§ TASK MATERIAL:
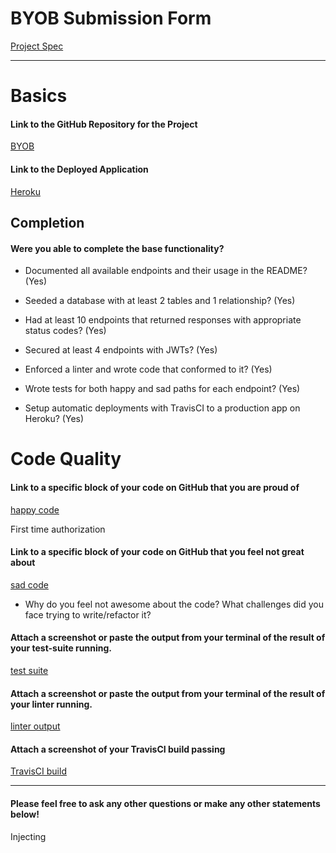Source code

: # BYOB Submission Form

[Project Spec](http://frontend.turing.io/projects/build-your-own-backend.html)

------

# Basics

#### Link to the GitHub Repository for the Project
[BYOB](https://github.com/mttwlkr/byob)

#### Link to the Deployed Application
[Heroku](https://byob-surfmap.herokuapp.com/)


## Completion

#### Were you able to complete the base functionality?

* Documented all available endpoints and their usage in the README?
(Yes)

* Seeded a database with at least 2 tables and 1 relationship?
(Yes)

* Had at least 10 endpoints that returned responses with appropriate status codes?
(Yes)

* Secured at least 4 endpoints with JWTs?
(Yes)

* Enforced a linter and wrote code that conformed to it?
(Yes)

* Wrote tests for both happy and sad paths for each endpoint?
(Yes)

* Setup automatic deployments with TravisCI to a production app on Heroku?
(Yes)

# Code Quality

#### Link to a specific block of your code on GitHub that you are proud of
[happy code](https://github.com/mttwlkr/byob/blob/b9e7ad4cbf0ad28d8445c139f1861cae640c8319/server.js#L20)

First time authorization

#### Link to a specific block of your code on GitHub that you feel not great about
[sad code](N/A)

* Why do you feel not awesome about the code? What challenges did you face trying to write/refactor it?

#### Attach a screenshot or paste the output from your terminal of the result of your test-suite running.

[test suite](https://user-images.githubusercontent.com/30199861/40253360-aa8c7338-5a9c-11e8-8416-c83c4943e599.png)

#### Attach a screenshot or paste the output from your terminal of the result of your linter running.

[linter output](https://user-images.githubusercontent.com/30199861/40253358-aa6fd8fe-5a9c-11e8-9cde-da15da7c2c62.png)

#### Attach a screenshot of your TravisCI build passing

[TravisCI build](https://github.com/mttwlkr/byob/blob/master/public/travis-result.png)

-----

#### Please feel free to ask any other questions or make any other statements below!

Injecting <script> into index.html with minimalistic CSS like a true backender!

-----


# Instructor Feedback (Instructor Name)

The following set of points are distributed at the discretion of the instructor.

### Documentation

**x points**: (10 possible points)

### Feature Completion

**x points**: (60 possible points)

### Testing & Linting & Error Handling

**x points**: (40 possible points)

### JavaScript Style

**x points**: (40 possible points)

### Workflow

**x points**: (20 possible points)

## Project is worth 170 points

## To get a 3 on this project, you need to score 125 points or higher
## To get a 4 on this project, you need to score 145 points or higher

# Final Score: x / 170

§ PROBLEM STATEMENT: Reproduce the source text of the records above verbatim, character for character, omitting the pictures.

§ EXERCISE RESULT:
Source code

: # BYOB Submission Form

[Project Spec](http://frontend.turing.io/projects/build-your-own-backend.html)

------

# Basics

#### Link to the GitHub Repository for the Project
[BYOB](https://github.com/mttwlkr/byob)

#### Link to the Deployed Application
[Heroku](https://byob-surfmap.herokuapp.com/)


## Completion

#### Were you able to complete the base functionality?

* Documented all available endpoints and their usage in the README?
(Yes)

* Seeded a database with at least 2 tables and 1 relationship?
(Yes)

* Had at least 10 endpoints that returned responses with appropriate status codes?
(Yes)

* Secured at least 4 endpoints with JWTs?
(Yes)

* Enforced a linter and wrote code that conformed to it?
(Yes)

* Wrote tests for both happy and sad paths for each endpoint?
(Yes)

* Setup automatic deployments with TravisCI to a production app on Heroku?
(Yes)

# Code Quality

#### Link to a specific block of your code on GitHub that you are proud of
[happy code](https://github.com/mttwlkr/byob/blob/b9e7ad4cbf0ad28d8445c139f1861cae640c8319/server.js#L20)

First time authorization

#### Link to a specific block of your code on GitHub that you feel not great about
[sad code](N/A)

* Why do you feel not awesome about the code? What challenges did you face trying to write/refactor it?

#### Attach a screenshot or paste the output from your terminal of the result of your test-suite running.

[test suite](https://user-images.githubusercontent.com/30199861/40253360-aa8c7338-5a9c-11e8-8416-c83c4943e599.png)

#### Attach a screenshot or paste the output from your terminal of the result of your linter running.

[linter output](https://user-images.githubusercontent.com/30199861/40253358-aa6fd8fe-5a9c-11e8-9cde-da15da7c2c62.png)

#### Attach a screenshot of your TravisCI build passing

[TravisCI build](https://github.com/mttwlkr/byob/blob/master/public/travis-result.png)

-----

#### Please feel free to ask any other questions or make any other statements below!

Injecting <script> into index.html with minimalistic CSS like a true backender!

-----


# Instructor Feedback (Instructor Name)

The following set of points are distributed at the discretion of the instructor.

### Documentation

**x points**: (10 possible points)

### Feature Completion

**x points**: (60 possible points)

### Testing & Linting & Error Handling

**x points**: (40 possible points)

### JavaScript Style

**x points**: (40 possible points)

### Workflow

**x points**: (20 possible points)

## Project is worth 170 points

## To get a 3 on this project, you need to score 125 points or higher
## To get a 4 on this project, you need to score 145 points or higher

# Final Score: x / 170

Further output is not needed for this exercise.